* What you have to do
Restate word for word the lines in the listing below, starting at the line containing "Rodinný dom Villa Mia – vzhľad a funkcie v" and ending at the line containing "Suche: 2. Senioren Termine", both included; leave out the rest.

[Records to use — start]

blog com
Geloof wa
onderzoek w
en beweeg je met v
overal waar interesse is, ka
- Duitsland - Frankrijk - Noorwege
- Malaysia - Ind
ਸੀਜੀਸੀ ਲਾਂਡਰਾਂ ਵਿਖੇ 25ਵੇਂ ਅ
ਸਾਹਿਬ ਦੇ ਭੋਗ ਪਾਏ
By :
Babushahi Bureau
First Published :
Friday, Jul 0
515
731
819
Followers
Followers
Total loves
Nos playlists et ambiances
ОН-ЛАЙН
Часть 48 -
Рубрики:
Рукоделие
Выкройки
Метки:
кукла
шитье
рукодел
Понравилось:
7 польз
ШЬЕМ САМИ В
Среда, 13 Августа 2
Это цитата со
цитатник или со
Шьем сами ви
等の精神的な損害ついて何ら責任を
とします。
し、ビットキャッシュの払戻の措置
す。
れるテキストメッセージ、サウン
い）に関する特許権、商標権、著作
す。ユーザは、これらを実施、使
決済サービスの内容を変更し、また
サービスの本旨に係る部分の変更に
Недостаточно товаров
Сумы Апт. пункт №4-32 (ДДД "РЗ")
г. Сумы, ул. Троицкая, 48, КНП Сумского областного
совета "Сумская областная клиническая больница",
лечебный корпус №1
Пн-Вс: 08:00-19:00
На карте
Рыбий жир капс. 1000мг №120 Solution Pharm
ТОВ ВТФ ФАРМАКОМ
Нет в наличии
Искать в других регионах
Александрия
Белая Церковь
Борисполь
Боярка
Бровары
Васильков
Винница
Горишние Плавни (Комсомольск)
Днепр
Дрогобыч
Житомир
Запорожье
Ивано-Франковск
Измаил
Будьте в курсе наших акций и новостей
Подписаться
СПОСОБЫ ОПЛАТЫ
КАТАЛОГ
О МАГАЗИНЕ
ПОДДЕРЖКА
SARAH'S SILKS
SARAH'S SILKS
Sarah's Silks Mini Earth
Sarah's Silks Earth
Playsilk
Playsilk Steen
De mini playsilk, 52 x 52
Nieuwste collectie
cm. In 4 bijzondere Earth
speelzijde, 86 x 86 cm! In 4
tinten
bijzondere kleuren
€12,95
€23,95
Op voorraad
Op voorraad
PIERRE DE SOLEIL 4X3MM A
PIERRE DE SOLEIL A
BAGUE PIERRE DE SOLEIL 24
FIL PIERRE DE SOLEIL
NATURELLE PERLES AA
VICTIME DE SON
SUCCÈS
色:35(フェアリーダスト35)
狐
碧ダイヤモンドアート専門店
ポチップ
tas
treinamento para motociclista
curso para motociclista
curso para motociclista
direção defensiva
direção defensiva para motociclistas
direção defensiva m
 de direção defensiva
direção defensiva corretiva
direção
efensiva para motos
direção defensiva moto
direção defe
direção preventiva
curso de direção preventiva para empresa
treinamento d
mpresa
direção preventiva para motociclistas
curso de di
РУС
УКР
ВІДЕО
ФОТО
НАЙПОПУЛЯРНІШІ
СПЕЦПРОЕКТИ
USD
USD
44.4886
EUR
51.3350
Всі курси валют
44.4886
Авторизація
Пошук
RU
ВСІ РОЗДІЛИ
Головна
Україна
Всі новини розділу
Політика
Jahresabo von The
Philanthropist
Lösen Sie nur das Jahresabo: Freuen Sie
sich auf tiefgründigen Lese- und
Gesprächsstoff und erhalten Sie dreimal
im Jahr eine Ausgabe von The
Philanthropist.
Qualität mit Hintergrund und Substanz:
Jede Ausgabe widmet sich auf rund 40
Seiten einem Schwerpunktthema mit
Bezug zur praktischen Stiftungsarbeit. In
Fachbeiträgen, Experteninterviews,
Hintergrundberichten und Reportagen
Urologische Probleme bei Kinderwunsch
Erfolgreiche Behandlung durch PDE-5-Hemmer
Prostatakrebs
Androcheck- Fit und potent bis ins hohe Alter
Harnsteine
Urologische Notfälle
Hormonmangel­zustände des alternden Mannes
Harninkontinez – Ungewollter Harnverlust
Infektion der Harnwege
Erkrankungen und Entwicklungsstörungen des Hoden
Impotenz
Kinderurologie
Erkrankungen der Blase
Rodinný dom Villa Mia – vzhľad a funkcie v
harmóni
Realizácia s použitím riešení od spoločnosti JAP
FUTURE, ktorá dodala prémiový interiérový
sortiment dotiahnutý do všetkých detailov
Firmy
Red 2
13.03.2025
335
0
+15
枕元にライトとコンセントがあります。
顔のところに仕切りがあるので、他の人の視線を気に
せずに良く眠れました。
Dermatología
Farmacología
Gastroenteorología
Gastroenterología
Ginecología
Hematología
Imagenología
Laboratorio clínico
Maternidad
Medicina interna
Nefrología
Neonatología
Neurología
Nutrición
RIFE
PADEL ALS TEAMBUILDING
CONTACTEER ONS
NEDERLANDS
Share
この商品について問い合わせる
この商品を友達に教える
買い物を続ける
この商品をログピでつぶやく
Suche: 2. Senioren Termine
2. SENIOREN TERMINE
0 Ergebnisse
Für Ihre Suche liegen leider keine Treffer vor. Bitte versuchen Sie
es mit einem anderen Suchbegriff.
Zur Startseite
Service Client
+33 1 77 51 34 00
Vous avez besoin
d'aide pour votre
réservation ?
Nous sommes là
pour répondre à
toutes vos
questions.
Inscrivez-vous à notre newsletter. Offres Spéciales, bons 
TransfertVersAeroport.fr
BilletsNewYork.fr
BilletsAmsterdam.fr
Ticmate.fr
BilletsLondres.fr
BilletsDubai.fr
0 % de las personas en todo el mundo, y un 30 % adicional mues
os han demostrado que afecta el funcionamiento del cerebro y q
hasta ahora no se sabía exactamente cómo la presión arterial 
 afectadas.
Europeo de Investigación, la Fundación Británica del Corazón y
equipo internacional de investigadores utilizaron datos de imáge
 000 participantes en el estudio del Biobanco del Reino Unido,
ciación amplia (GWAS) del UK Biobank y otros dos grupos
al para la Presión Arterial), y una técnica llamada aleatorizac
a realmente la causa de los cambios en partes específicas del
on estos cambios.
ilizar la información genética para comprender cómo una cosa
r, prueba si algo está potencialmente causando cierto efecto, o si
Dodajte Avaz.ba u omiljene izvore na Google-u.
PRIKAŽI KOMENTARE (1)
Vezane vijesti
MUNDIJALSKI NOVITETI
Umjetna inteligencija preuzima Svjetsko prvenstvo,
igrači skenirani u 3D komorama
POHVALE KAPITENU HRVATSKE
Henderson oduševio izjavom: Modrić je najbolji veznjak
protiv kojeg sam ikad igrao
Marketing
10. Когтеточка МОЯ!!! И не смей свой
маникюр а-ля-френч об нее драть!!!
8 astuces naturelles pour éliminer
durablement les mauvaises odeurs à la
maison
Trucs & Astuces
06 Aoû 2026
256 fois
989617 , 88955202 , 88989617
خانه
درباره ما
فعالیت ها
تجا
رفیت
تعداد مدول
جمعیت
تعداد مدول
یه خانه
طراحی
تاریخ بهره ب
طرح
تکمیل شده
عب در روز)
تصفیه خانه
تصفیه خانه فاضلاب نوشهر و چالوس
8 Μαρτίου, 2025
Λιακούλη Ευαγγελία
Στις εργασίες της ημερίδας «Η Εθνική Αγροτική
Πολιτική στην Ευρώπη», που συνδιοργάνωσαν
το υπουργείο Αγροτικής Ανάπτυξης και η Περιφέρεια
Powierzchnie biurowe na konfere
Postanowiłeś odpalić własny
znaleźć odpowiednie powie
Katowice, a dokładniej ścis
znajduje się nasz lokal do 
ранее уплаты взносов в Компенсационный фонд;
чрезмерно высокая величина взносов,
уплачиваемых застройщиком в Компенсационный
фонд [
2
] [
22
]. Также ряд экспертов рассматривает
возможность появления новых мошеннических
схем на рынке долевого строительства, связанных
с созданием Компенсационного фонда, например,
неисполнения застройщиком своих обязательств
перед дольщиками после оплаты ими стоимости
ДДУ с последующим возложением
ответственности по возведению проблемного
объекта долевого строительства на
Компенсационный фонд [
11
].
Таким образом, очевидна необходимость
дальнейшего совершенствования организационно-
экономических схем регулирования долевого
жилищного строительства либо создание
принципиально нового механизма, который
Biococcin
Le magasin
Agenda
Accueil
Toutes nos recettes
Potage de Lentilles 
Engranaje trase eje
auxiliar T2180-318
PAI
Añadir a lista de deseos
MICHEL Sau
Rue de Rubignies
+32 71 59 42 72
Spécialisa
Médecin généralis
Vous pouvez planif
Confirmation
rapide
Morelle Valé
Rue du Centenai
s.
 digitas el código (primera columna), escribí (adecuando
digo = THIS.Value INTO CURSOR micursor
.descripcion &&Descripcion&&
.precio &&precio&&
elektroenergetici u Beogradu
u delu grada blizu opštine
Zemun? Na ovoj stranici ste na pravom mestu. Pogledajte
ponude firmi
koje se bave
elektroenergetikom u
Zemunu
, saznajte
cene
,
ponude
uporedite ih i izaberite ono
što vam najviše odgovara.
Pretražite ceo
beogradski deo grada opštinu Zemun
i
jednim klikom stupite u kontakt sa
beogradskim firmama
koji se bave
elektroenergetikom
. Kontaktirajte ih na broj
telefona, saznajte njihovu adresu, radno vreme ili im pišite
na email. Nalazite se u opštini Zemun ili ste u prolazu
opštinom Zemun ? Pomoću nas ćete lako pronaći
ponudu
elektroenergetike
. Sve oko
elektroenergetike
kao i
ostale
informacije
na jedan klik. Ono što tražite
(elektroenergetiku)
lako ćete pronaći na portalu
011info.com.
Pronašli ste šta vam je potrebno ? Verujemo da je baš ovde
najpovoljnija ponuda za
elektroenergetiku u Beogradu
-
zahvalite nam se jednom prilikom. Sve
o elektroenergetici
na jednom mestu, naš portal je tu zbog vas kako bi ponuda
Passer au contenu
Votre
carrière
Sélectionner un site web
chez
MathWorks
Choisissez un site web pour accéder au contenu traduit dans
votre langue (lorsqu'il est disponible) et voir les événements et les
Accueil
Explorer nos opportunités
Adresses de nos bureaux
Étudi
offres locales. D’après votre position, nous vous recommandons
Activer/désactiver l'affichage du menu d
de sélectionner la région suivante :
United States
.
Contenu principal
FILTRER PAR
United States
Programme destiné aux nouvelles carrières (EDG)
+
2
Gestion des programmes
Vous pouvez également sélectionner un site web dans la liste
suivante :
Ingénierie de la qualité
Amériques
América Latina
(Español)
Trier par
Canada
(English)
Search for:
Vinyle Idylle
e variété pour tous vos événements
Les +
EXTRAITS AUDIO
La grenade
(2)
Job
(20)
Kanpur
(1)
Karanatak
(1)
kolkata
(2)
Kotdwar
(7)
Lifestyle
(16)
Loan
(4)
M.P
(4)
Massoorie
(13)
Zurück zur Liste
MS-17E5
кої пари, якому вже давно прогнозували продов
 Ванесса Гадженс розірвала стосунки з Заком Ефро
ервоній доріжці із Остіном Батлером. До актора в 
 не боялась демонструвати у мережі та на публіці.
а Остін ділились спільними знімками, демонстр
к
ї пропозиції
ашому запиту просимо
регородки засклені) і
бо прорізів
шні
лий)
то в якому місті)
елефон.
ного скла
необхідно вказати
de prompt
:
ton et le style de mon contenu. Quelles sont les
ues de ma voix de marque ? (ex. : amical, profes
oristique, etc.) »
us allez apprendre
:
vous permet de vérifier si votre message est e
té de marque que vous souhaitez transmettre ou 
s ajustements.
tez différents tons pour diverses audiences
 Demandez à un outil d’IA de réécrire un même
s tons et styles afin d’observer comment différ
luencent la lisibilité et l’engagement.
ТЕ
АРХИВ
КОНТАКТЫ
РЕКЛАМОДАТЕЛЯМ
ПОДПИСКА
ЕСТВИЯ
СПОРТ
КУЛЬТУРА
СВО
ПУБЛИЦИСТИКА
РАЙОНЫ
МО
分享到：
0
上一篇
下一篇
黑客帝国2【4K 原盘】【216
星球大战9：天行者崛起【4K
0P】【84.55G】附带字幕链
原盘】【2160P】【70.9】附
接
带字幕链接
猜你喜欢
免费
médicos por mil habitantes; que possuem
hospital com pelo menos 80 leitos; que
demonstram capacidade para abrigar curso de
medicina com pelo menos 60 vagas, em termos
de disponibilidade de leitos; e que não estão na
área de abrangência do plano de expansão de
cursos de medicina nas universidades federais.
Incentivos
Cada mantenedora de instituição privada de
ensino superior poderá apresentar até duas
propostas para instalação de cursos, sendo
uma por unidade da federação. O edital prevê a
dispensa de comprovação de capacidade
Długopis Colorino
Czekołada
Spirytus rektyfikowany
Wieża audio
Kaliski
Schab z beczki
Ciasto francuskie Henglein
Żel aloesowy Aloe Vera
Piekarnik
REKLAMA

[Records to use — finish]

* Expected output
Rodinný dom Villa Mia – vzhľad a funkcie v
harmóni
Realizácia s použitím riešení od spoločnosti JAP
FUTURE, ktorá dodala prémiový interiérový
sortiment dotiahnutý do všetkých detailov
Firmy
Red 2
13.03.2025
335
0
+15
枕元にライトとコンセントがあります。
顔のところに仕切りがあるので、他の人の視線を気に
せずに良く眠れました。
Dermatología
Farmacología
Gastroenteorología
Gastroenterología
Ginecología
Hematología
Imagenología
Laboratorio clínico
Maternidad
Medicina interna
Nefrología
Neonatología
Neurología
Nutrición
RIFE
PADEL ALS TEAMBUILDING
CONTACTEER ONS
NEDERLANDS
Share
この商品について問い合わせる
この商品を友達に教える
買い物を続ける
この商品をログピでつぶやく
Suche: 2. Senioren Termine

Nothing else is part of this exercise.